*Task prompt:* Turn the text lines of the entries below into a numbered list, leaving out blank lines and the pictures.

*Stored data:*
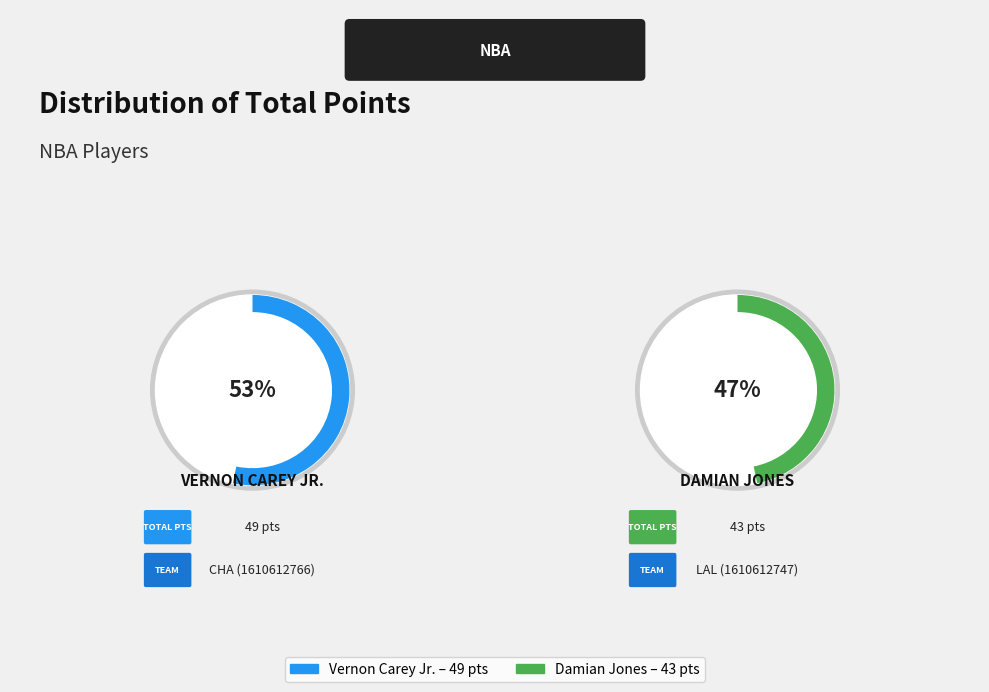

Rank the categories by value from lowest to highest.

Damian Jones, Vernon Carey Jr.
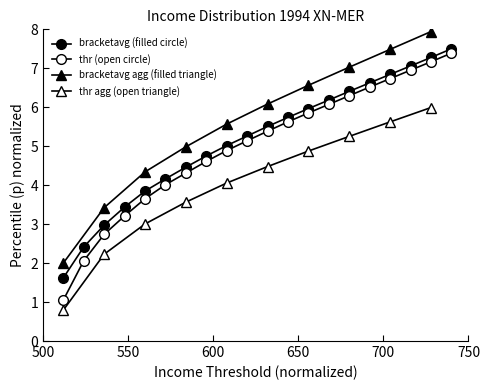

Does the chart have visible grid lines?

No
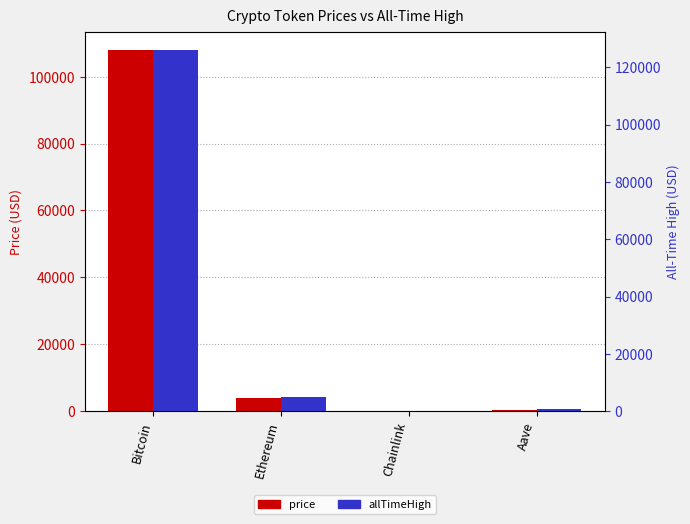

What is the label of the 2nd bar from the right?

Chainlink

*Solution for this problem:*
1. Rank the categories by value from lowest to highest.
2. Damian Jones, Vernon Carey Jr.
3. Does the chart have visible grid lines?
4. No
5. What is the label of the 2nd bar from the right?
6. Chainlink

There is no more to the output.